--- EXERCISE DIRECTIONS ---
The number of lines below holding the string "raportowania" is the only answer wanted.

--- INPUT FOR THIS TASK ---
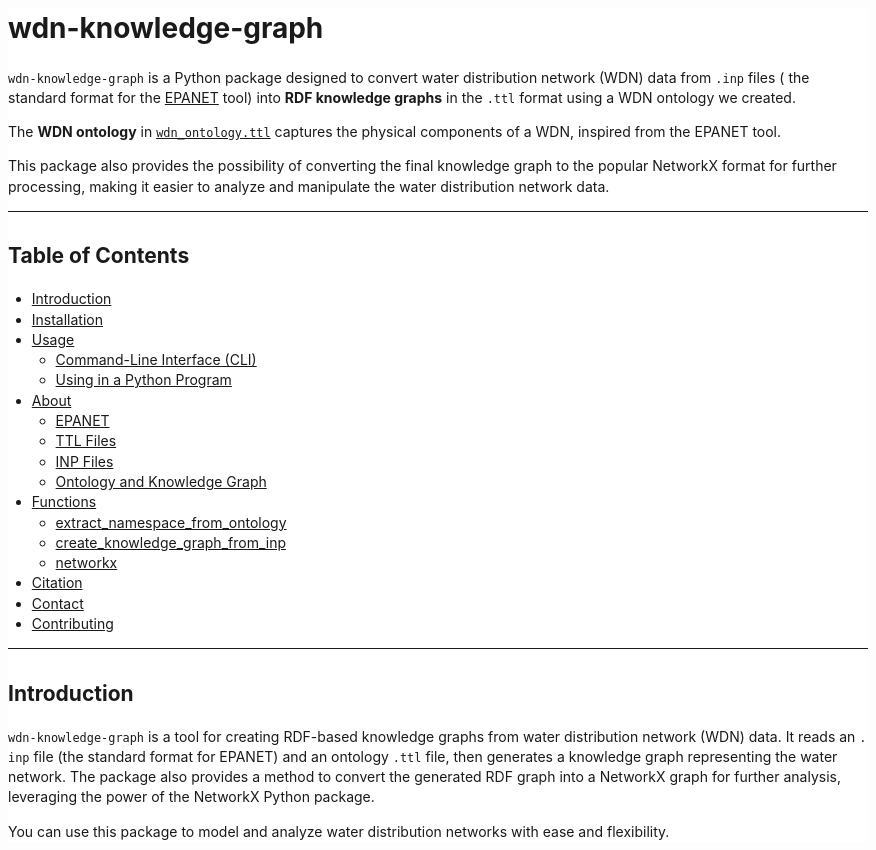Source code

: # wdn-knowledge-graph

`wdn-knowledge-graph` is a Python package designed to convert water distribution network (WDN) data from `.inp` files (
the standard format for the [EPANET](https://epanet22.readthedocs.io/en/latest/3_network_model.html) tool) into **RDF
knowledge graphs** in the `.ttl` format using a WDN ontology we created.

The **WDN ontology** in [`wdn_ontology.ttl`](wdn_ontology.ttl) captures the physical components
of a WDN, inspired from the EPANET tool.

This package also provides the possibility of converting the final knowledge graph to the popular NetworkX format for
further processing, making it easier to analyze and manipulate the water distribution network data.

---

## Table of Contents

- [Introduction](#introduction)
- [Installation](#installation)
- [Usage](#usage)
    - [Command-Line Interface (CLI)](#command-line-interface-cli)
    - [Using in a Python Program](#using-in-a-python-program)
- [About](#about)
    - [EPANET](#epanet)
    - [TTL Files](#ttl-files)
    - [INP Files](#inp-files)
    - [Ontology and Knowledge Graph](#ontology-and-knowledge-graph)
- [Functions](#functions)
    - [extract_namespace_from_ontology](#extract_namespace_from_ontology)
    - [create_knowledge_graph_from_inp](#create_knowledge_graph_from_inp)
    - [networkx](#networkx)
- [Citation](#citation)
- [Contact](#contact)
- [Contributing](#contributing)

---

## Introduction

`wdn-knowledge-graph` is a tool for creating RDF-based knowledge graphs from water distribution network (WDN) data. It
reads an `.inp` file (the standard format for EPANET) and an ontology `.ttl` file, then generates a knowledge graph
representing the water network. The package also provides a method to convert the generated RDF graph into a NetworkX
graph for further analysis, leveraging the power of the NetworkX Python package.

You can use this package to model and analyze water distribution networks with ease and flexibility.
---
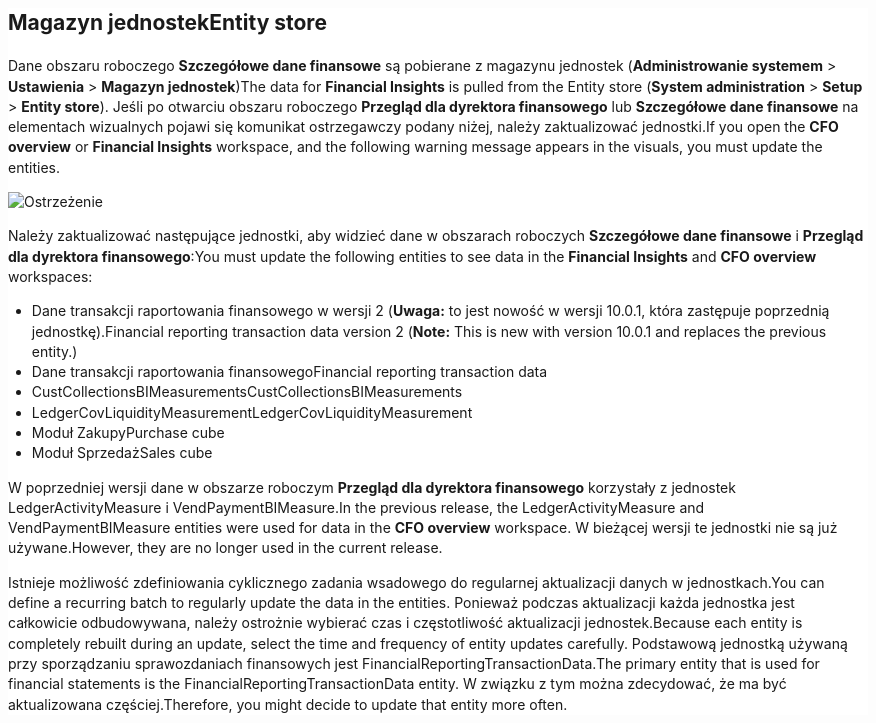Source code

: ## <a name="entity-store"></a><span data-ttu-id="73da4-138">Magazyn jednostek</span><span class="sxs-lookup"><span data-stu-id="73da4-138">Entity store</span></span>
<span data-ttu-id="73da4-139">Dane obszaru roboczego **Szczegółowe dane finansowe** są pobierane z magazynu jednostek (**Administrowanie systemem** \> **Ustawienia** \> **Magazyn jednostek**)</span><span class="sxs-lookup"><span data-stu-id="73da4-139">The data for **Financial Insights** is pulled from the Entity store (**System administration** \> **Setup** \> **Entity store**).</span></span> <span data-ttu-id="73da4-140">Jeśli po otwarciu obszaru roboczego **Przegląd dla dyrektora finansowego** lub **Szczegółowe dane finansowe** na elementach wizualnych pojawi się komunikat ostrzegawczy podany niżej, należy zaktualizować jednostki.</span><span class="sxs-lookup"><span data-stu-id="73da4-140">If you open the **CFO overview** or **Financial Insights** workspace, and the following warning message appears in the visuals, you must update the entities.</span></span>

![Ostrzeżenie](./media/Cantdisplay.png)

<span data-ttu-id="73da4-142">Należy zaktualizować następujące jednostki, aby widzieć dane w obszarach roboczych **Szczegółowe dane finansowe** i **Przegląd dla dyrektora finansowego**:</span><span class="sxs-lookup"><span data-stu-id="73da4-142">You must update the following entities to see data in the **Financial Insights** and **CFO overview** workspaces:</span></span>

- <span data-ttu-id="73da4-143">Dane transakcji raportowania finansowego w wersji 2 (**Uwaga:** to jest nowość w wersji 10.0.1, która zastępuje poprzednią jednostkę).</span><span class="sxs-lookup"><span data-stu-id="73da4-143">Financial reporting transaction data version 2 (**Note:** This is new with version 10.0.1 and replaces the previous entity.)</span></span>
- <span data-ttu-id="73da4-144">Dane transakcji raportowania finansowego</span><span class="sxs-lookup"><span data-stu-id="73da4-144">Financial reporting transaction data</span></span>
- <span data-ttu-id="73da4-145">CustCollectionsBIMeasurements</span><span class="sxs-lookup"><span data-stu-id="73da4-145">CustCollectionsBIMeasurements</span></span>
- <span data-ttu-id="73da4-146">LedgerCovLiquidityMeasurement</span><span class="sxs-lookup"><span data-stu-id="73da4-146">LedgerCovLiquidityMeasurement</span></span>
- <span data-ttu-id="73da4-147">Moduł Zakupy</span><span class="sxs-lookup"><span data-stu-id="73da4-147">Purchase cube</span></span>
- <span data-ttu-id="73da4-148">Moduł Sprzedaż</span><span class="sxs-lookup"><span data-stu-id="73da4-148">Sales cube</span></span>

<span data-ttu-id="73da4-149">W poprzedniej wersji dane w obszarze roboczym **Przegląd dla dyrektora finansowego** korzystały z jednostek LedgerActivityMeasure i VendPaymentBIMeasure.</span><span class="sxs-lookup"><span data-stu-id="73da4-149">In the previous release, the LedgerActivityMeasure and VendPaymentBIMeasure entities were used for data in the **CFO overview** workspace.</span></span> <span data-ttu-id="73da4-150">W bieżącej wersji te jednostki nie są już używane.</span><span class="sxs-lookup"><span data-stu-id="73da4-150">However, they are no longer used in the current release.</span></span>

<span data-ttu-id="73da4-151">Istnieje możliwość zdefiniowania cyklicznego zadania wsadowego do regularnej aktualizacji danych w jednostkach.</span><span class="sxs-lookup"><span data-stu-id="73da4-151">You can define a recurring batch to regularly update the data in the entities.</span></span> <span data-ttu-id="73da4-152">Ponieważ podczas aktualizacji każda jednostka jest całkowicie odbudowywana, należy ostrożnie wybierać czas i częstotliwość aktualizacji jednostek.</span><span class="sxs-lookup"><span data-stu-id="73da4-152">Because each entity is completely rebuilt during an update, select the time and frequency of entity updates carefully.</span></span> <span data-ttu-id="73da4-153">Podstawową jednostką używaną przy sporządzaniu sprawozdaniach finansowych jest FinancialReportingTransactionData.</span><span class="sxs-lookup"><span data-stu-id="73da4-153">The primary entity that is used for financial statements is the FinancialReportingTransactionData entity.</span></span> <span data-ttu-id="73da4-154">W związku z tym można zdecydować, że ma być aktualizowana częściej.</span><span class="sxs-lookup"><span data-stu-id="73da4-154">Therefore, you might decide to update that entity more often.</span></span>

--- EXERCISE RESPONSE ---
2